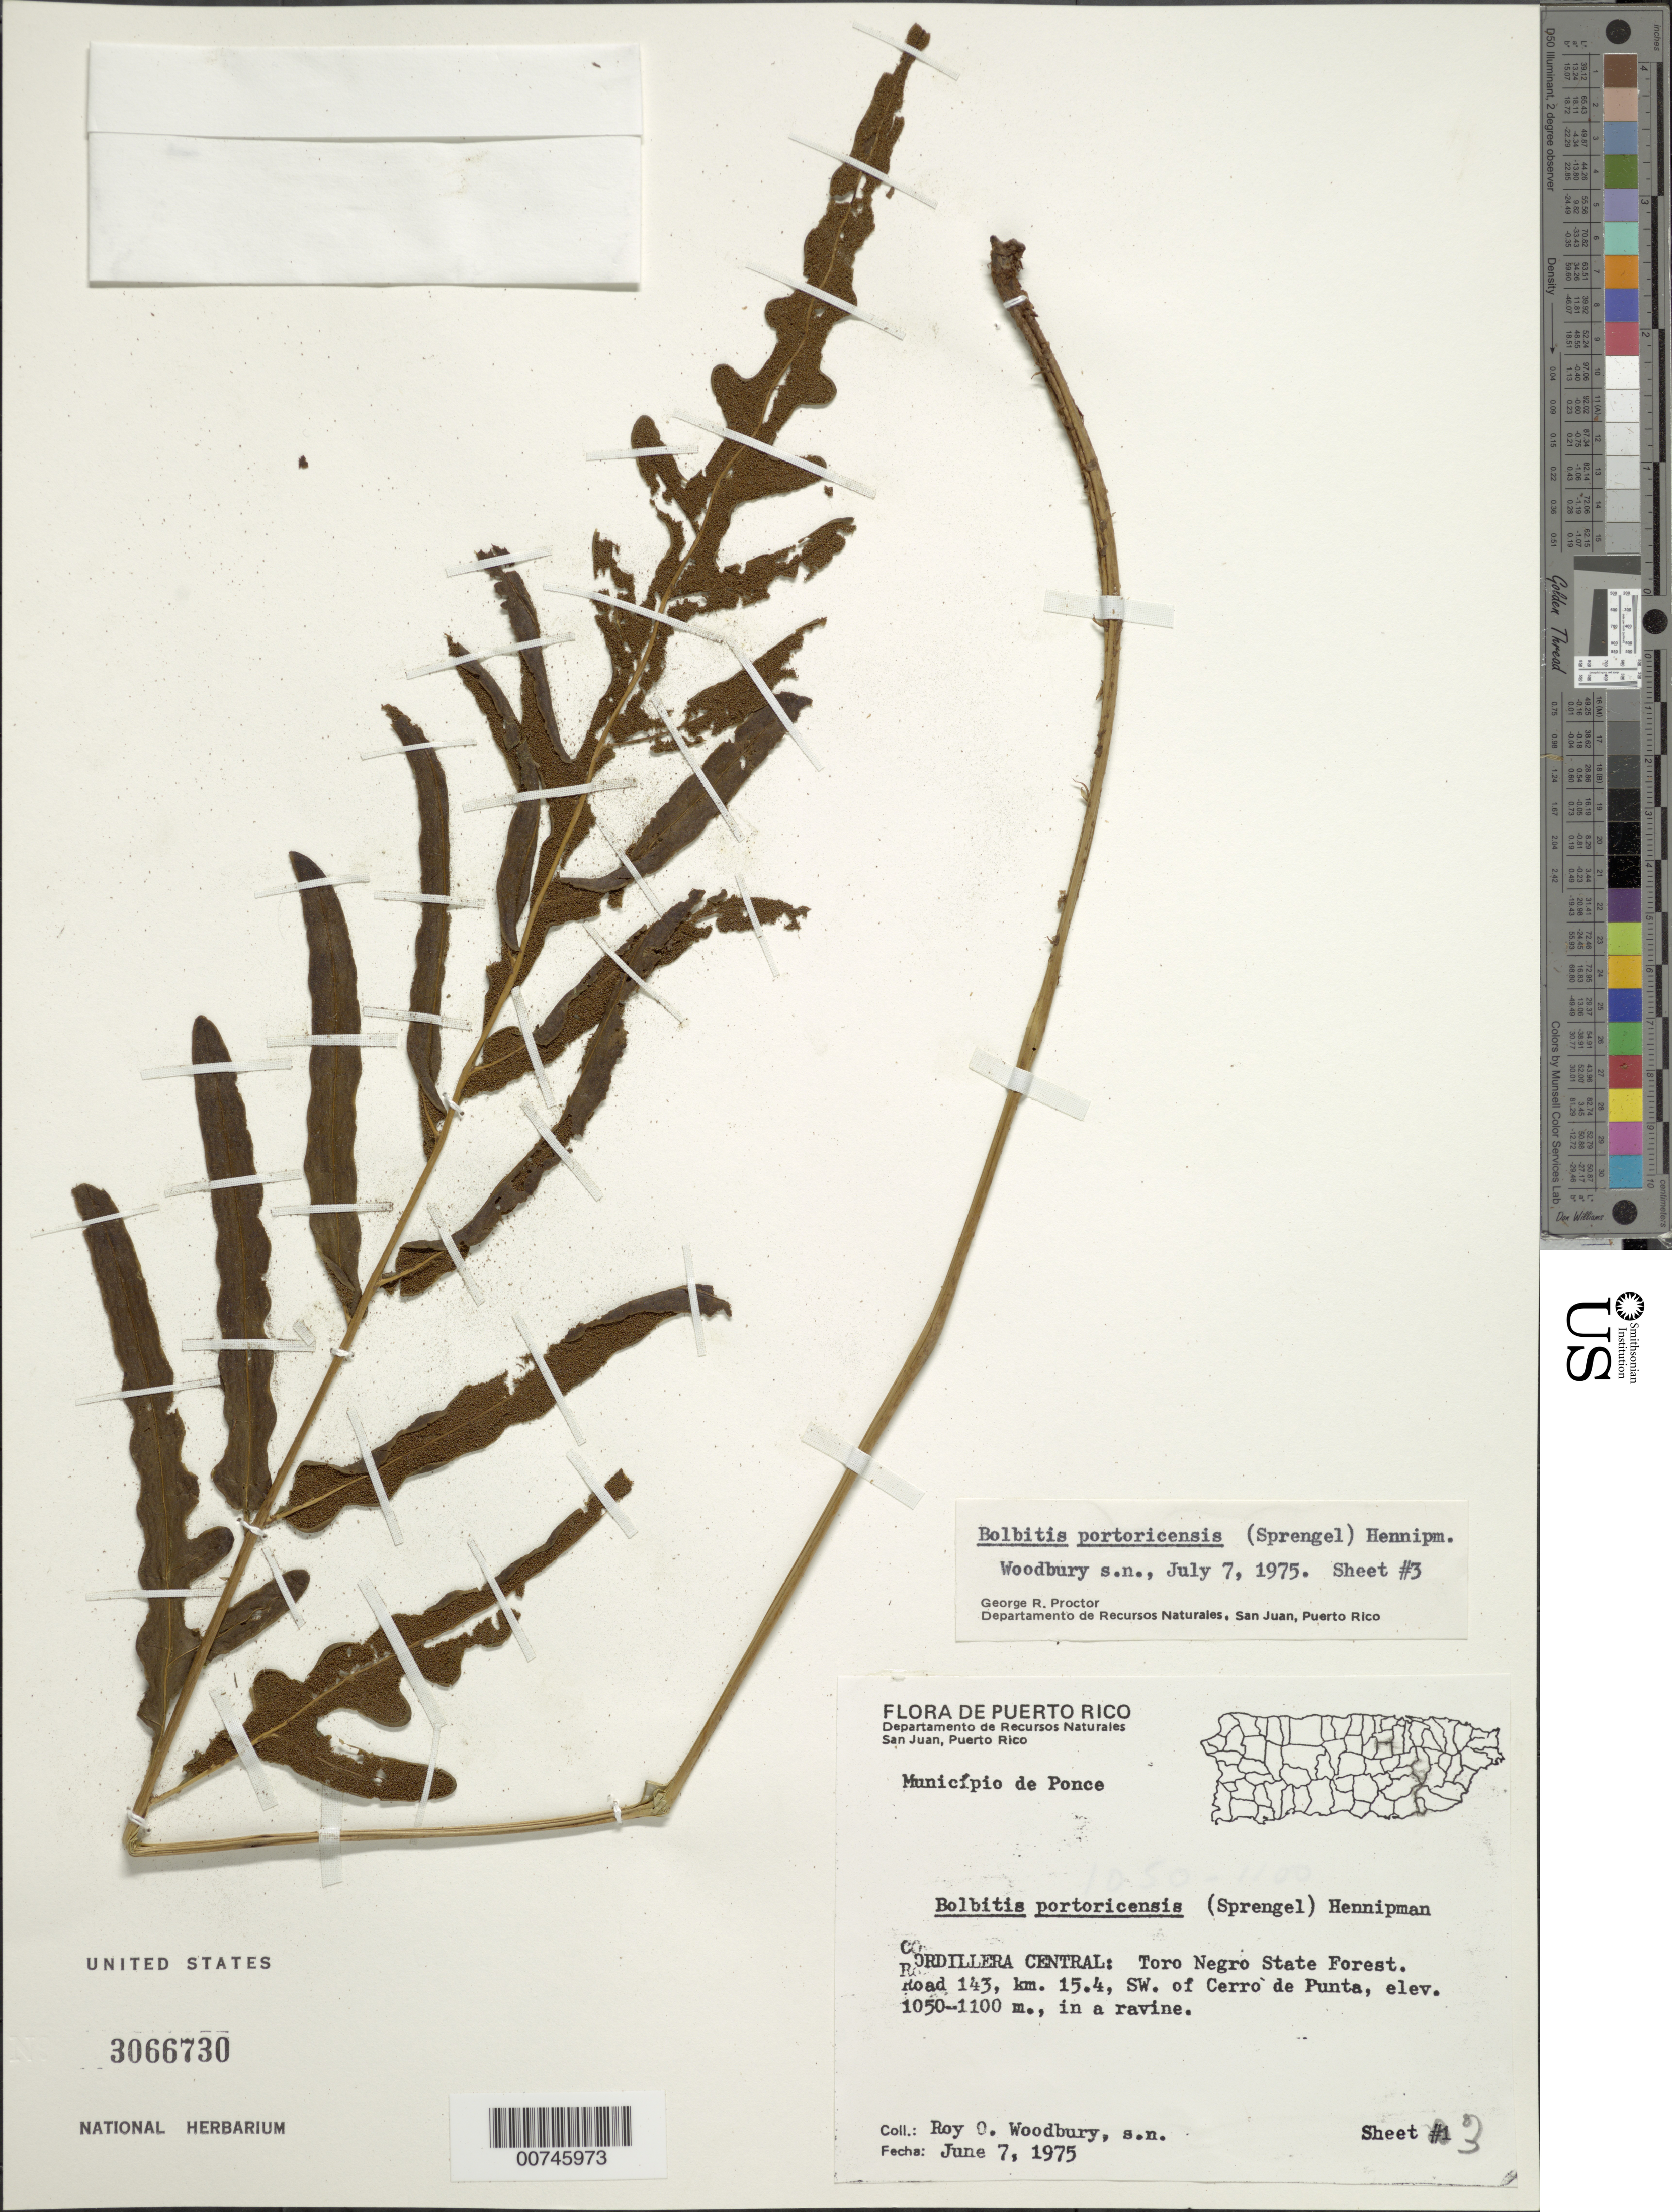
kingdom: Plantae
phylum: Tracheophyta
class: Polypodiopsida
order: Polypodiales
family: Dryopteridaceae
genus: Bolbitis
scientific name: Bolbitis portoricensis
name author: (Spreng.) Hennipman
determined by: Proctor, G. R.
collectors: R. O. Woodbury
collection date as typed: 07 Jun 1975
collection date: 1975-06-07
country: Puerto Rico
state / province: Ponce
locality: Cordillera Central: Toro Negro State Forest. Road 143, km 15.4, SW of Cerro de punta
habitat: In a ravine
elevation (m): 1050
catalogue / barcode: US 3066730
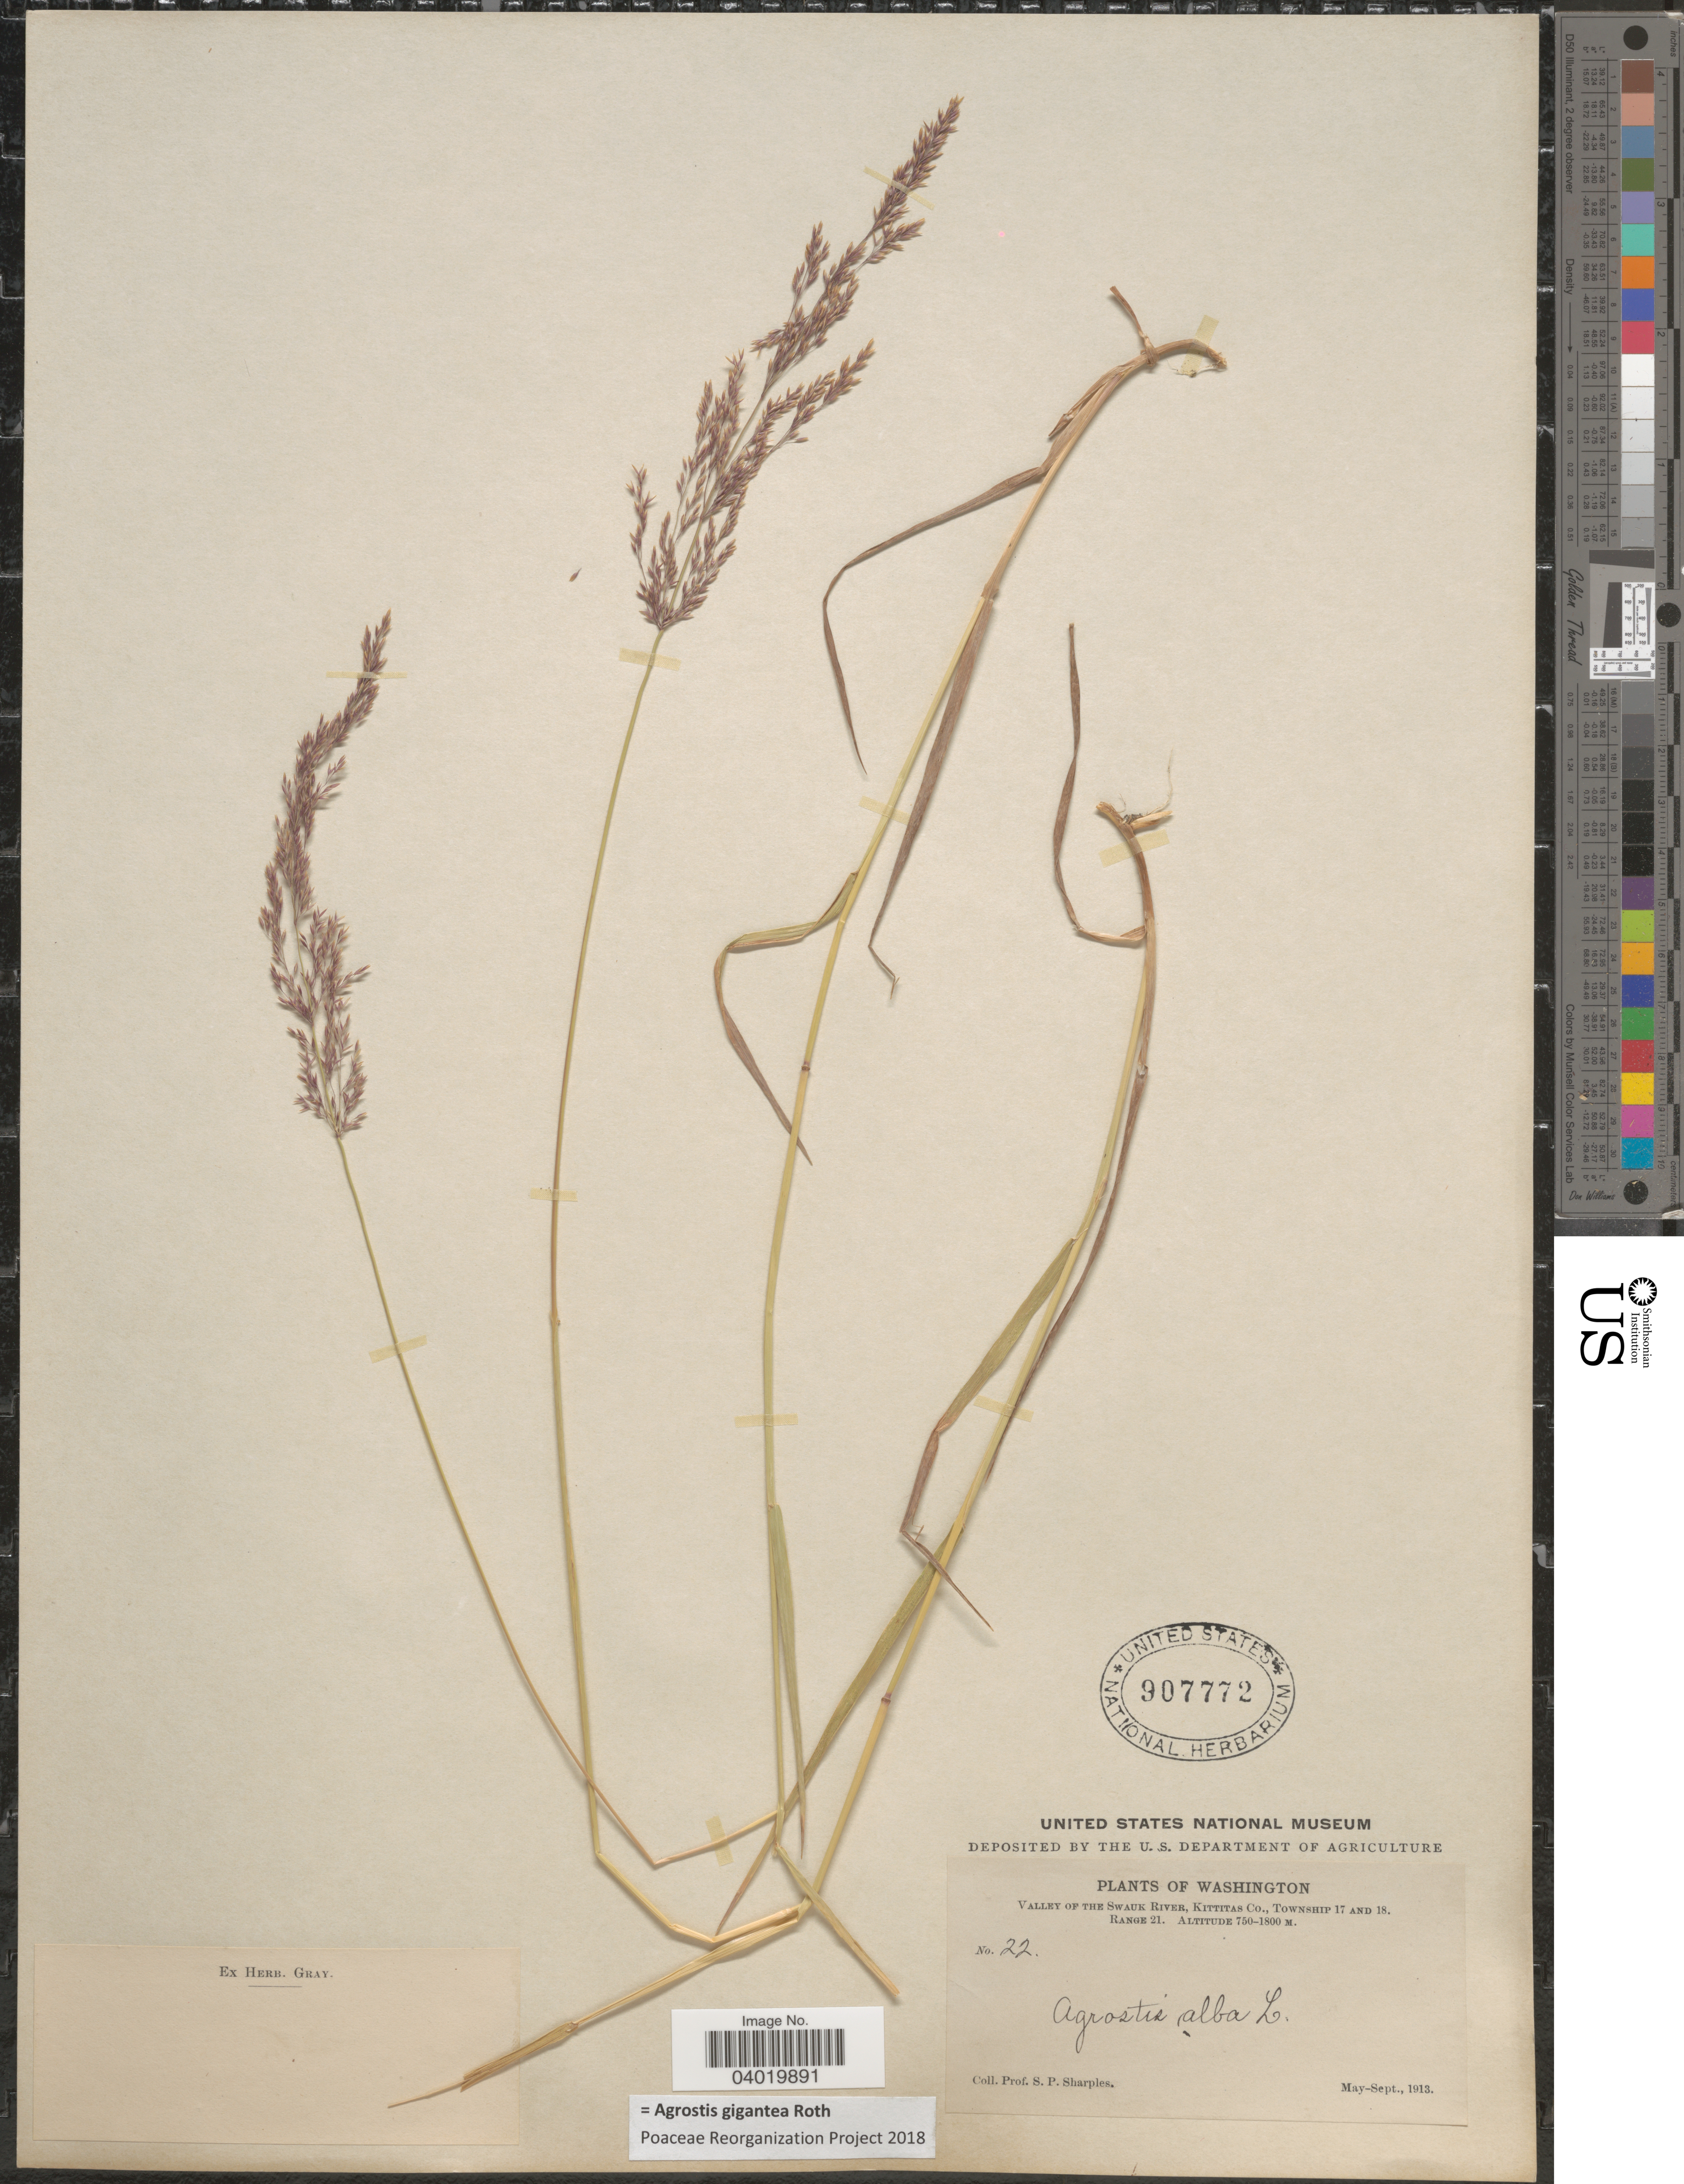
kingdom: Plantae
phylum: Tracheophyta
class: Liliopsida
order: Poales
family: Poaceae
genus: Agrostis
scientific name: Agrostis gigantea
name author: Roth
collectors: S. Sharples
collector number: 22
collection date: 1913-05/1913-09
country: United States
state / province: Washington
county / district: Kittitas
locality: Valley of the Swauk River, Kittitas Co., Township 17 and 18. Range 21.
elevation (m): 750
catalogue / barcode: US 907772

**Directions:**
List every line in the rows above that contains the word "catalogue".

**Complete response:**
catalogue / barcode: US 3066730
catalogue / barcode: US 907772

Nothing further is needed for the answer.